À la lumière des événements récents, ces déclarations font froid dans le dos. Le mois dernier, le président de l’état-major interarmées des États-Unis, Charles Q. Brown, a déclaré au New York Times que l’alliance militaire de l’OTAN enverrait «à terme» un nombre important de soldats de l’OTAN en service actif en Ukraine.
Cette déclaration a été suivie de l’annonce par le président français Emmanuel Macron qu’il cherchait à former une «coalition» de membres de l’OTAN pour envoyer des troupes en Ukraine, et de la décision des États-Unis d’autoriser l’Ukraine à utiliser les armes de l’OTAN pour frapper à l’intérieur de la Russie.
Les implications des remarques de Stoltenberg sont donc que, tout comme lors de la Première et de la Seconde Guerre mondiale, lorsque les présidents démocrates américains ont envoyé des centaines de milliers de soldats américains combattre en Europe, un scénario similaire est à nos portes.
Mais à la différence des deux précédentes guerres mondiales, une guerre totale en Europe contre la Russie et en Asie contre la Chine serait menée contre des pays qui disposent eux-mêmes d’arsenaux nucléaires importants.
Dans ce contexte, le gouvernement Biden et l’OTAN montrent clairement qu’ils sont prêts à tout pour atteindre leurs objectifs. Dans ses remarques, Stoltenberg n’a pas mâché ses mots à propos des objectifs américains dans la guerre en Ukraine:
Faire en sorte que l’Ukraine l’emporte [...] sert les intérêts de sécurité des États-Unis. En consacrant une petite partie de leur budget de défense, les États-Unis aident l’Ukraine à détruire une part importante des capacités de combat offensives de la Russie, sans mettre en danger un seul soldat américain.
Cette tactique a toutefois échoué. L’Ukraine a été saignée à blanc et l’OTAN a, pour reprendre les termes du sénateur Lindsey Graham, combattu la Russie «jusqu’au dernier Ukrainien». Aujourd’hui, avec l’avancée des forces russes sur le front, empêcher l’effondrement de l’effort impérialiste d’une décennie visant à faire de l’Ukraine un bastion contre la Russie nécessite une escalade spectaculaire de l’implication directe des États-Unis et de l’OTAN dans le conflit.

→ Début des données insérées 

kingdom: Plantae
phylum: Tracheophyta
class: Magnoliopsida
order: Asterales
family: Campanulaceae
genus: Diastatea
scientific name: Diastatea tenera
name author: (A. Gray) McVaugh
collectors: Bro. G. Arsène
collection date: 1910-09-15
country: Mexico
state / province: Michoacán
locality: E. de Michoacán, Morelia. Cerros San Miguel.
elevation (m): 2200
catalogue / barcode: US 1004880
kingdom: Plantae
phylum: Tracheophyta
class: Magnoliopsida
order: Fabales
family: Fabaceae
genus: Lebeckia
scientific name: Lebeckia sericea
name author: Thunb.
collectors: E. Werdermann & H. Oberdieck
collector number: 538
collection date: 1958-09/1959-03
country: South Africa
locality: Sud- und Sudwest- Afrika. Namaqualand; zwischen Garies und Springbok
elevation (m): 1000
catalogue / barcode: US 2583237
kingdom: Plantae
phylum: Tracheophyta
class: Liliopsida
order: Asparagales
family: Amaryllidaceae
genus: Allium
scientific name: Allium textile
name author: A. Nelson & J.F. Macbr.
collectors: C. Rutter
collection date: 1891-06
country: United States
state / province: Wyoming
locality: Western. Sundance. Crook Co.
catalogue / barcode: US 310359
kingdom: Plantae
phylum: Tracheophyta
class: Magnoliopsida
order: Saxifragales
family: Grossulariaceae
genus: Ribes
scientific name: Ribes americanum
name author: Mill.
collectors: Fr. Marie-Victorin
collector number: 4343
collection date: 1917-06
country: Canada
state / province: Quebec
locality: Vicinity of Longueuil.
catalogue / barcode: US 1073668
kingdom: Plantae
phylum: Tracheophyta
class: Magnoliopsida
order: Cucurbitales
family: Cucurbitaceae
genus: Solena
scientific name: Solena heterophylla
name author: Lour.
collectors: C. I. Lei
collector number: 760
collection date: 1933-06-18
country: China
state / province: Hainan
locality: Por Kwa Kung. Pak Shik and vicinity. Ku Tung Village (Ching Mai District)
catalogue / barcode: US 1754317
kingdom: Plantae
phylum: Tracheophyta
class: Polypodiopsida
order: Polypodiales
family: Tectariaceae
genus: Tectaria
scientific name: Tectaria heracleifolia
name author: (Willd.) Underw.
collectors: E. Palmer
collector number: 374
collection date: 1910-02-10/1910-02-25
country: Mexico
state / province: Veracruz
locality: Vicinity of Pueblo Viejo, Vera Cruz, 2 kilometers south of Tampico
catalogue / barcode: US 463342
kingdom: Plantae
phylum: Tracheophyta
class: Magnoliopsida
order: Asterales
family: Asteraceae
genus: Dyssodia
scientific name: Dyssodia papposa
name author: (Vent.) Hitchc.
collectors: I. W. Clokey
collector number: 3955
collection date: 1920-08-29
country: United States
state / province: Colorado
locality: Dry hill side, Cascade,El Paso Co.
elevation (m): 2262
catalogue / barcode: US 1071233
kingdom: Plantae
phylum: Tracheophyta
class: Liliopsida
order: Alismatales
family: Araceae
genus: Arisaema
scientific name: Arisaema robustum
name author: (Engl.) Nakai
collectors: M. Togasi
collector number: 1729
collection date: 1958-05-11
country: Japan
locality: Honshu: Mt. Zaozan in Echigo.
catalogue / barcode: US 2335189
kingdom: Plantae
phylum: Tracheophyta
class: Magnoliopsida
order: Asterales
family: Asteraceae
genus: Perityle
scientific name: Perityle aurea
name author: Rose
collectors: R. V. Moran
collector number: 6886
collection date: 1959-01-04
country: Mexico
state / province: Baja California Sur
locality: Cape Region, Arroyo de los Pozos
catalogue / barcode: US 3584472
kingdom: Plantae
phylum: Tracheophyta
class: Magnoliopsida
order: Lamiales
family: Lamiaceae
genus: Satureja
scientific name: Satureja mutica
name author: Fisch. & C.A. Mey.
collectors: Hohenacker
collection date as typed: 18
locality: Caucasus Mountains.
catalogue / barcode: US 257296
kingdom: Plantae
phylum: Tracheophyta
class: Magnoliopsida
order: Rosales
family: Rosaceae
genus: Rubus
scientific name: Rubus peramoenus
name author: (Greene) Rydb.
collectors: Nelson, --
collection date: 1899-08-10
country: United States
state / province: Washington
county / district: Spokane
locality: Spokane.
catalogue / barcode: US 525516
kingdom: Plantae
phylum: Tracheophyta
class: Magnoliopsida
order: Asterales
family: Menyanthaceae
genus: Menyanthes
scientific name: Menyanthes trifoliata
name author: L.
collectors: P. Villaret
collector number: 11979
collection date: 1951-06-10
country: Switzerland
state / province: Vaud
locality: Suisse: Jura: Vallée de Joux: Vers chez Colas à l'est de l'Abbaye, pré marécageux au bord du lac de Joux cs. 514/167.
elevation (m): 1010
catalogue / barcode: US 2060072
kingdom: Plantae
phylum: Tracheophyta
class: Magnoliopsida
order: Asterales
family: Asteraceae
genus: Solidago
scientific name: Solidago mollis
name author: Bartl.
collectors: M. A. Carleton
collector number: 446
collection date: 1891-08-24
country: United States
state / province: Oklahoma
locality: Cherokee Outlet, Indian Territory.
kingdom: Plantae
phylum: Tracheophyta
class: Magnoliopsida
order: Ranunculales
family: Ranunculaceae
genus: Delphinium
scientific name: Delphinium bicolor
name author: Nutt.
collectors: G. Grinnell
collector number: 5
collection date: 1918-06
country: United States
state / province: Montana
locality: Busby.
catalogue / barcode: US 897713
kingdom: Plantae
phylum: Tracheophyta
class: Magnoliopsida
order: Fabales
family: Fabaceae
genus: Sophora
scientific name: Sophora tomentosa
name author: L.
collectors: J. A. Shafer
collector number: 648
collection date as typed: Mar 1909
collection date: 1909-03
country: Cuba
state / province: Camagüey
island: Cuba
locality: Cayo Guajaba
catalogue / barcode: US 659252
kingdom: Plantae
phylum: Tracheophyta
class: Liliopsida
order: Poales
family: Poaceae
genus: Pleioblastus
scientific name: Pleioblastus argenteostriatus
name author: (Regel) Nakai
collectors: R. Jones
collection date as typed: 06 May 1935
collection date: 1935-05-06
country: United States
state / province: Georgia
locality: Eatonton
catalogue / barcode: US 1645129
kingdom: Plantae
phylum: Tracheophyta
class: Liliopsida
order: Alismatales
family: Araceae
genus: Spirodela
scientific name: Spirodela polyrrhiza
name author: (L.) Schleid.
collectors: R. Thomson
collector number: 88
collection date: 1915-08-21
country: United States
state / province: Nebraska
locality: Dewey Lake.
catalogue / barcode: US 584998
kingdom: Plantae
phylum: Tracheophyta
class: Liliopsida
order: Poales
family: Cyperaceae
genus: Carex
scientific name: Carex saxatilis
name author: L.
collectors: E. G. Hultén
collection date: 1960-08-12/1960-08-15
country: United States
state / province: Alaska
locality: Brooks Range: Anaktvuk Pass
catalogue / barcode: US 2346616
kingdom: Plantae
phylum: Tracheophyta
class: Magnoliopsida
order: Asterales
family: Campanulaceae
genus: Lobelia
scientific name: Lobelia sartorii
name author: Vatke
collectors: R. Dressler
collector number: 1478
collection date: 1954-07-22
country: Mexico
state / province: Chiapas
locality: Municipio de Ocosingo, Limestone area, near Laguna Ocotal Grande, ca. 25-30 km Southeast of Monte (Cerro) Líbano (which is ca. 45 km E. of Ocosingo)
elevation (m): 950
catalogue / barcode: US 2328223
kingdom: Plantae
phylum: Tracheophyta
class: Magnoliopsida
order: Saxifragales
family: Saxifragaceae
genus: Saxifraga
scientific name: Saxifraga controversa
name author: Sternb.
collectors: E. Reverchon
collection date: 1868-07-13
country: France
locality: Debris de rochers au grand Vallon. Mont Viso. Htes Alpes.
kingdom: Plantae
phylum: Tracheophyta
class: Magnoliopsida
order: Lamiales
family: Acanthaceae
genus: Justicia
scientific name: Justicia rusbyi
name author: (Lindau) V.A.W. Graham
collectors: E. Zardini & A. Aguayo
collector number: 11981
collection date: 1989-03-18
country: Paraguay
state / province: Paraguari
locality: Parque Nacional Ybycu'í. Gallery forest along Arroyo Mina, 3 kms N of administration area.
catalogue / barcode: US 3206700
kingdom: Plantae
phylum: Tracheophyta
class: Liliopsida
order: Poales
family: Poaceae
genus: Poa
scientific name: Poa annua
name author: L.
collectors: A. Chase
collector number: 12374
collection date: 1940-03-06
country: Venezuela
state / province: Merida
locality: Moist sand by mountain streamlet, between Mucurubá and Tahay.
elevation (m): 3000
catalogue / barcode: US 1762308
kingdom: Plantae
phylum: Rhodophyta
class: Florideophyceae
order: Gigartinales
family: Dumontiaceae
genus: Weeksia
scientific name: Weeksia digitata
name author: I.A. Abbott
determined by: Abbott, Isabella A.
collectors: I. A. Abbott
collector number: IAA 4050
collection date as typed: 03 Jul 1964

En évoquant la perspective d’une implication directe des États-Unis et de l’OTAN dans la guerre, ainsi que la menace implicite d’utiliser des armes nucléaires pour atteindre les objectifs des États-Unis, le gouvernement Biden montre clairement qu’il n’y a pas de limites au nombre de vies – qu’elles soient ukrainiennes ou russes, européennes ou américaines – que l’impérialisme est prêt à sacrifier pour atteindre ses objectifs de domination mondiale.